Meine Brüder spielten die Ahnungslosen, trösteten mich aber und machten mir doch unmissverständlich klar: Ohne Zahl könne es keinen Geburtstag geben. In diesem Jahr würde er ausfallen. Sie wussten, was nun kommen würde, und hielten sich schnell die Ohren zu. Ich war außer mir vor Wut, ähnlich wie das HB-Männchen, wie meine Mutter es immer nannte. Ich erinnere mich noch genau an das Gefühl vor dem Kalender und an die Tränen. Doch dann setzen meine Erinnerungen aus. Natürlich erfuhr ich wenig später, dass die Jungs den 8. September kurz zuvor herausgeschnitten hatten.

 

Und was Christiane betrifft? In einem alten Buch befindet sich noch ein Foto vom Turnfest 1977. Dort haben wir es beide aufs Siegerpodest geschafft. Für mich blieb es das einzige Mal, vermutlich auch für sie.

 

Irgendwas muss mich damals an ihr fasziniert haben, ihre Art zu reden und zu lächeln, ihre dunklen Haare. Vielleicht wäre ich gern ihre Freundin gewesen, denn ich habe sie gemocht und bestimmt auch bewundert. Erst heute bekomme ich eine Ahnung davon, dass ich als ADHS-Mädchen nicht immer leicht zu nehmen war.

 

Wenn ich anderen Menschen zum Geburtstag gratuliere, gestern wie heute, dann ist da dieser Moment der Freude.

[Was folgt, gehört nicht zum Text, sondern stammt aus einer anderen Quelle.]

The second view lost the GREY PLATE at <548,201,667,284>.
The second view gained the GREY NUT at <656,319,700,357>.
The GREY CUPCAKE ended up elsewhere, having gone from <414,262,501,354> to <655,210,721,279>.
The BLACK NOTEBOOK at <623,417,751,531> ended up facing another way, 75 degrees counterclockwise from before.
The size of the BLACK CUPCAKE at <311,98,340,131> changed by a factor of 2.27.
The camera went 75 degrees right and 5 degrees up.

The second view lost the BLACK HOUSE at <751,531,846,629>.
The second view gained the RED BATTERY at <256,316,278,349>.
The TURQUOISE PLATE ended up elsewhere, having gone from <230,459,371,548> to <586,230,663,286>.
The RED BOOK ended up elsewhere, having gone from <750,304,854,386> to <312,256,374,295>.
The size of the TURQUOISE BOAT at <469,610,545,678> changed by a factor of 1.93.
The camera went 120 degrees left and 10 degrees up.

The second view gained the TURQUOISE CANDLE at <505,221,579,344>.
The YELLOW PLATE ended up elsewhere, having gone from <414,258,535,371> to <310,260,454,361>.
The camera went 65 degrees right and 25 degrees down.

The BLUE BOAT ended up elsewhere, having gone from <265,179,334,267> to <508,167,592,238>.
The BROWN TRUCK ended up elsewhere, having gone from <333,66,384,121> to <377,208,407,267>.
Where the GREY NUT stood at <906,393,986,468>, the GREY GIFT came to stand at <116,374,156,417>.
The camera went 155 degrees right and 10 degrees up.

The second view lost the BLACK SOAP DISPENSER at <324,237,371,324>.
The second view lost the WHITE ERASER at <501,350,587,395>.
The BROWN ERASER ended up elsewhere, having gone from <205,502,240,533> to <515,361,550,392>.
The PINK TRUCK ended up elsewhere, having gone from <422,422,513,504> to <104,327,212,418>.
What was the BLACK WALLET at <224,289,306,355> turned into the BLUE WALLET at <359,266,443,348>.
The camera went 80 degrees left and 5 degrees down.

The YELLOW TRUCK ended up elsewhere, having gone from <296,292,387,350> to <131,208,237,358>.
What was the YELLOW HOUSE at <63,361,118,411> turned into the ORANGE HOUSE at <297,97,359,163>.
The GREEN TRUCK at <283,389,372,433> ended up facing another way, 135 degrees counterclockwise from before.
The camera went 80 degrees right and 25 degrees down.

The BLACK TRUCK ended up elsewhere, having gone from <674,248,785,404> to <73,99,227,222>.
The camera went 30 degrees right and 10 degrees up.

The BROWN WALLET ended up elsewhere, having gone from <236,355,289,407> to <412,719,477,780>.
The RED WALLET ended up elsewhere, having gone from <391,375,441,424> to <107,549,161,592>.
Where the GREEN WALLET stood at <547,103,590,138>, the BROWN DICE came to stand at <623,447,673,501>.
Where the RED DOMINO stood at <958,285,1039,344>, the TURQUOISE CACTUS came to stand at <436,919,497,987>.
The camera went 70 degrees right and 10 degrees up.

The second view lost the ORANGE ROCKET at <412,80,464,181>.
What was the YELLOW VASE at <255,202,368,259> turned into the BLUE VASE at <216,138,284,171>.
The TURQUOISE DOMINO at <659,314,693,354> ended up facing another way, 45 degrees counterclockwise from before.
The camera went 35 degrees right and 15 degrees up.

Am Geburtstag ist jeder von uns ein kleines bisschen emotionaler und dankbarer: Dass Du an mich gedacht hast ..! Geburtstage sind im besten Fall Tage der Zuwendung, die ich brauche, liebe, suche und gern gebe. Ohne Facebook & Co leben Christiane und viele andere mit ihren Geburtstagen in mir.

 

An sie alle zu denken, bleibt für mich ein sehr wertvoller Schatz. Ich brauche keinen Kalender. Ätschibätschi.